Exactly and only the lines from the line holding "59: (335, 35, 25.01)" to the end of the records should be reproduced. Leave pictures out.

_ _ _ _ _ _ _

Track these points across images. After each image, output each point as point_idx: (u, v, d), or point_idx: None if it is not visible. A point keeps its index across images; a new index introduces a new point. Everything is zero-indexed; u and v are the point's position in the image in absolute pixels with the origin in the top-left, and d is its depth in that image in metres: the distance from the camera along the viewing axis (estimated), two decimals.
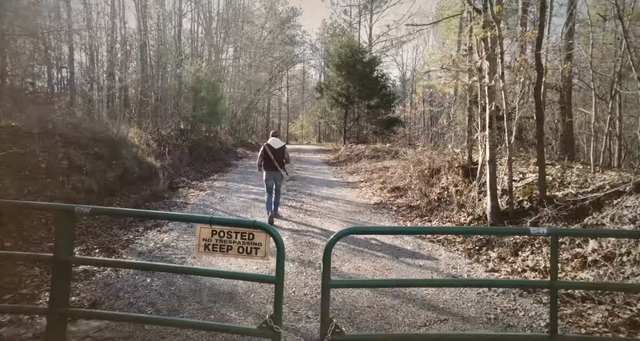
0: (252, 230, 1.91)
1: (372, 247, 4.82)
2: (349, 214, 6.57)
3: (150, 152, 10.32)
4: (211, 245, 1.87)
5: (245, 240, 1.89)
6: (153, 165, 9.43)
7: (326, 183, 9.73)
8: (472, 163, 6.13)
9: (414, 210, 6.50)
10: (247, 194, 8.24)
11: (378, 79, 18.55)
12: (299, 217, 6.37)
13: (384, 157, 12.51)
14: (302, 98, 45.89)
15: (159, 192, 8.17)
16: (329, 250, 2.04)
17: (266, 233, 1.88)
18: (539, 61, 4.48)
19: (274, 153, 5.97)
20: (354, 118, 19.98)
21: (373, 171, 10.24)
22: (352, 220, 6.21)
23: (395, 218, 6.34)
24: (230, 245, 1.87)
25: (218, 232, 1.88)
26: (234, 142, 21.79)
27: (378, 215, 6.52)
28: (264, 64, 26.15)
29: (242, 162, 15.11)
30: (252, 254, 1.88)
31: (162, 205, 7.20)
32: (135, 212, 4.67)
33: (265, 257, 1.87)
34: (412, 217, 6.25)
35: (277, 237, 1.86)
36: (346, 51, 17.72)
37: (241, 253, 1.88)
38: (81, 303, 3.08)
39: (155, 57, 15.01)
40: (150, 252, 4.52)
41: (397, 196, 7.40)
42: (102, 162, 7.23)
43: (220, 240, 1.87)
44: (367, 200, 7.64)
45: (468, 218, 5.06)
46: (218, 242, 1.87)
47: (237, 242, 1.88)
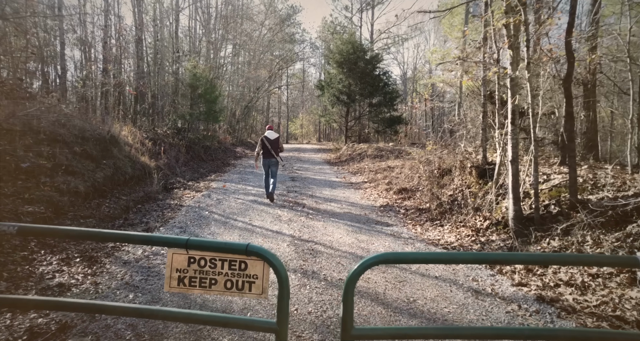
0: (244, 257, 1.39)
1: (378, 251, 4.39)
2: (354, 217, 6.14)
3: (144, 151, 9.89)
4: (187, 279, 1.35)
5: (235, 271, 1.36)
6: (147, 164, 9.00)
7: (328, 184, 9.30)
8: (487, 164, 5.69)
9: (424, 213, 6.07)
10: (246, 196, 7.81)
11: (380, 77, 18.04)
12: (301, 220, 5.94)
13: (388, 156, 12.08)
14: (302, 97, 45.54)
15: (153, 193, 7.75)
16: (351, 286, 1.38)
17: (264, 261, 1.37)
18: (570, 49, 4.02)
19: (270, 143, 7.12)
20: (356, 117, 19.48)
21: (377, 171, 9.81)
22: (358, 223, 5.78)
23: (403, 221, 5.91)
24: (214, 277, 1.34)
25: (197, 260, 1.36)
26: (233, 141, 21.37)
27: (385, 219, 6.09)
28: (263, 62, 25.71)
29: (241, 162, 14.67)
30: (244, 290, 1.36)
31: (155, 207, 6.77)
32: (82, 232, 3.72)
33: (263, 295, 1.35)
34: (422, 220, 5.82)
35: (278, 267, 1.37)
36: (348, 48, 17.21)
37: (229, 289, 1.36)
38: (49, 327, 2.65)
39: (152, 54, 14.56)
40: (137, 261, 4.09)
41: (404, 198, 6.97)
42: (90, 162, 6.80)
43: (201, 270, 1.34)
44: (372, 202, 7.21)
45: (485, 222, 4.63)
46: (197, 274, 1.34)
47: (225, 274, 1.35)
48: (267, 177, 7.20)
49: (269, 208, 6.68)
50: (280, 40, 27.01)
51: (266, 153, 7.13)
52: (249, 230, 5.38)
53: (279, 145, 7.25)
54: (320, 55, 40.10)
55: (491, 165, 5.51)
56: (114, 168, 7.29)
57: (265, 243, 4.75)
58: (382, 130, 18.01)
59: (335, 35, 25.01)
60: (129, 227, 5.44)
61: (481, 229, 4.60)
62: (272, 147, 7.09)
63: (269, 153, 7.11)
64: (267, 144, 7.09)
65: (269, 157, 7.12)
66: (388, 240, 4.98)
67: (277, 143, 7.23)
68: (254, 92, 24.32)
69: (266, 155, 7.14)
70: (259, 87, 24.18)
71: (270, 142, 7.11)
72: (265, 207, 6.82)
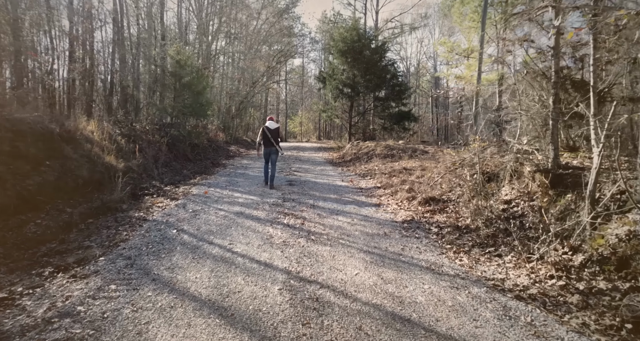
0: None
1: None
2: (371, 239, 4.57)
3: (113, 149, 8.31)
4: None
5: None
6: (113, 166, 7.41)
7: (333, 190, 7.72)
8: (561, 167, 4.11)
9: (466, 233, 4.50)
10: (231, 205, 6.23)
11: (387, 68, 16.31)
12: (299, 243, 4.37)
13: (400, 155, 10.49)
14: (301, 94, 44.06)
15: (114, 201, 6.17)
16: None
17: None
18: None
19: (270, 132, 7.52)
20: (361, 112, 17.80)
21: (391, 174, 8.22)
22: (378, 249, 4.22)
23: (439, 246, 4.34)
24: None
25: None
26: (227, 139, 19.80)
27: (413, 241, 4.52)
28: (259, 54, 24.09)
29: (233, 162, 13.08)
30: None
31: (111, 223, 5.19)
32: None
33: None
34: (465, 244, 4.25)
35: None
36: (352, 35, 15.44)
37: None
38: None
39: (135, 39, 12.92)
40: (34, 328, 2.52)
41: (433, 210, 5.40)
42: (25, 163, 5.21)
43: None
44: (391, 215, 5.64)
45: (577, 257, 3.09)
46: None
47: None
48: (266, 165, 7.69)
49: (258, 225, 5.11)
50: (278, 32, 25.38)
51: (267, 142, 7.54)
52: (227, 261, 3.81)
53: (279, 135, 7.64)
54: (320, 49, 38.53)
55: (568, 169, 3.96)
56: (61, 172, 5.71)
57: (248, 287, 3.19)
58: (390, 127, 16.34)
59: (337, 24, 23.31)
60: (56, 255, 3.85)
61: (572, 267, 3.06)
62: (272, 136, 7.49)
63: (269, 142, 7.52)
64: (268, 134, 7.49)
65: (269, 146, 7.55)
66: (426, 280, 3.42)
67: (277, 133, 7.62)
68: (250, 86, 22.68)
69: (267, 144, 7.56)
70: (255, 81, 22.54)
71: (270, 132, 7.51)
72: (253, 222, 5.25)
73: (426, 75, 39.31)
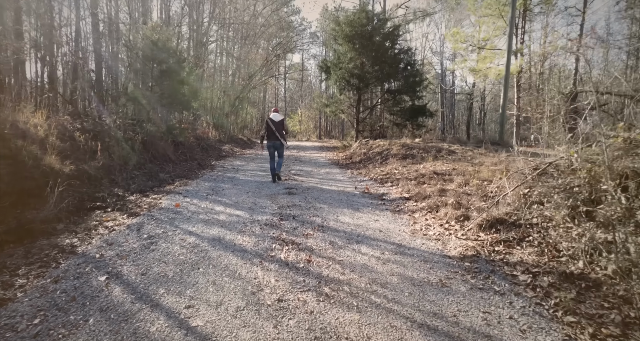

_ _ _ _ _ _ _

## Exercise solution
59: (335, 35, 25.01)
60: (129, 227, 5.44)
61: (481, 229, 4.60)
62: (272, 147, 7.09)
63: (269, 153, 7.11)
64: (267, 144, 7.09)
65: (269, 157, 7.12)
66: (388, 240, 4.98)
67: (277, 143, 7.23)
68: (254, 92, 24.32)
69: (266, 155, 7.14)
70: (259, 87, 24.18)
71: (270, 142, 7.11)
72: (265, 207, 6.82)
0: None
1: None
2: (371, 239, 4.57)
3: (113, 149, 8.31)
4: None
5: None
6: (113, 166, 7.41)
7: (333, 190, 7.72)
8: (561, 167, 4.11)
9: (466, 233, 4.50)
10: (231, 205, 6.23)
11: (387, 68, 16.31)
12: (299, 243, 4.37)
13: (400, 155, 10.49)
14: (301, 94, 44.06)
15: (114, 201, 6.17)
16: None
17: None
18: None
19: (270, 132, 7.52)
20: (361, 112, 17.80)
21: (391, 174, 8.22)
22: (378, 249, 4.22)
23: (439, 246, 4.34)
24: None
25: None
26: (227, 139, 19.80)
27: (413, 241, 4.52)
28: (259, 54, 24.09)
29: (233, 162, 13.08)
30: None
31: (111, 223, 5.19)
32: None
33: None
34: (465, 244, 4.25)
35: None
36: (352, 35, 15.44)
37: None
38: None
39: (135, 39, 12.92)
40: (34, 328, 2.52)
41: (433, 210, 5.40)
42: (25, 163, 5.21)
43: None
44: (391, 215, 5.64)
45: (577, 257, 3.09)
46: None
47: None
48: (266, 165, 7.69)
49: (258, 225, 5.11)
50: (278, 32, 25.38)
51: (267, 142, 7.54)
52: (227, 261, 3.81)
53: (279, 135, 7.64)
54: (320, 49, 38.53)
55: (568, 169, 3.96)
56: (61, 172, 5.71)
57: (248, 287, 3.19)
58: (390, 127, 16.34)
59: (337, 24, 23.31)
60: (56, 255, 3.85)
61: (572, 267, 3.06)
62: (272, 136, 7.49)
63: (269, 142, 7.52)
64: (268, 134, 7.49)
65: (269, 146, 7.55)
66: (426, 280, 3.42)
67: (277, 133, 7.62)
68: (250, 86, 22.68)
69: (267, 144, 7.56)
70: (255, 81, 22.54)
71: (270, 132, 7.51)
72: (253, 222, 5.25)
73: (426, 75, 39.31)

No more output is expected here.